算法学习笔记(博弈论中的SG函数)-CSDN博客
用sg判断胜负状态的关键大概是:把原游戏看成k个子游戏(例如 本题就是每个数是一个“子状态”,又或者nim游戏中每堆石子的个数是一个“子状态”)。那么,把这k个“子状态”的sg函数值求异或,若异或和为0,那么 必败。否则,存在必胜态。
那么,每个状态的sg函数值怎么求呢?用这个子状态的子状态的sg函数值求mex。
(mex函数的值表示不属于集合的最小非负整数)
可以自己推算,很容易证明出nim游戏必胜态的规律(每堆石子数异或和为0则必败)。
但我们一直被困在 如何将nim游戏和博弈论联系起来。我们一直以为 nim游戏的异或和公式是由sg函数导出的。但其实,我们是将sg的性质nim游戏相联系。我们要注意sg函数的定义:一个状态sg函数值为k,那么 它的子状态的sg函数 一定包含0~k-1的所有数。!!!这点和nim游戏的性质一样啊。nim游戏的性质是:数量为k的石子堆可以在下个状态中变为从0~k-1中的任意一个状态。那么,我们就可以用nim游戏的结论来引入sg函数赢的结论:所有状态的sg函数异或和为0,则为必败态。
所以以后博弈论问题,我们就如何判断一个状态的胜负态呢?把所有分立状态的sg函数值异或和,为0则是必败态。
例如这题,我们手推发现,数点数为奇数是树的sg函数为1,偶数是为2,点数为0时sg函数为0。那么就暴力走dfs,把每个状态都走一遍,看看子状态sg函数异或和,若为0,则ans++(子状态必输,则现在必赢)。

### 问题与任务
#1 SG函数笔记的最后一段按树的点数给出了sg函数值。请逐一列出各种点数情况及其对应的sg函数值。
#2 请将SG函数笔记中以含有"所以以后博弈论问题,我们就如"的词句开头、以"(子状态必输,则现在必赢)。"结尾的部分一字不差地抄写下来。

### 记录信息
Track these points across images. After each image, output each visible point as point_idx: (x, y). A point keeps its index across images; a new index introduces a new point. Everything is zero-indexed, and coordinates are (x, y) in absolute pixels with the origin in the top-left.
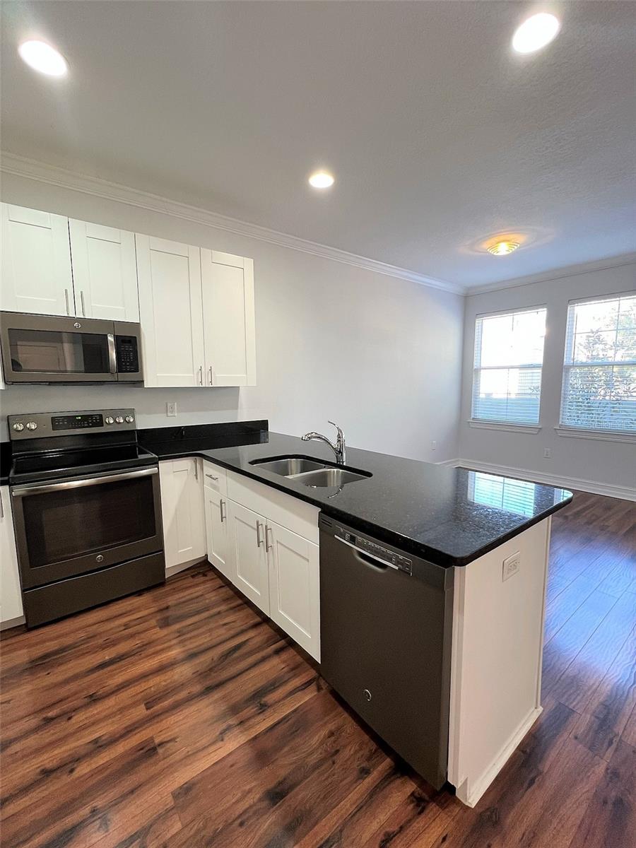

### 参考答案
#1 点数为奇数时,sg函数值为1;点数为偶数时,sg函数值为2;点数为0时,sg函数值为0。

#2
所以以后博弈论问题,我们就如何判断一个状态的胜负态呢?把所有分立状态的sg函数值异或和,为0则是必败态。
例如这题,我们手推发现,数点数为奇数是树的sg函数为1,偶数是为2,点数为0时sg函数为0。那么就暴力走dfs,把每个状态都走一遍,看看子状态sg函数异或和,若为0,则ans++(子状态必输,则现在必赢)。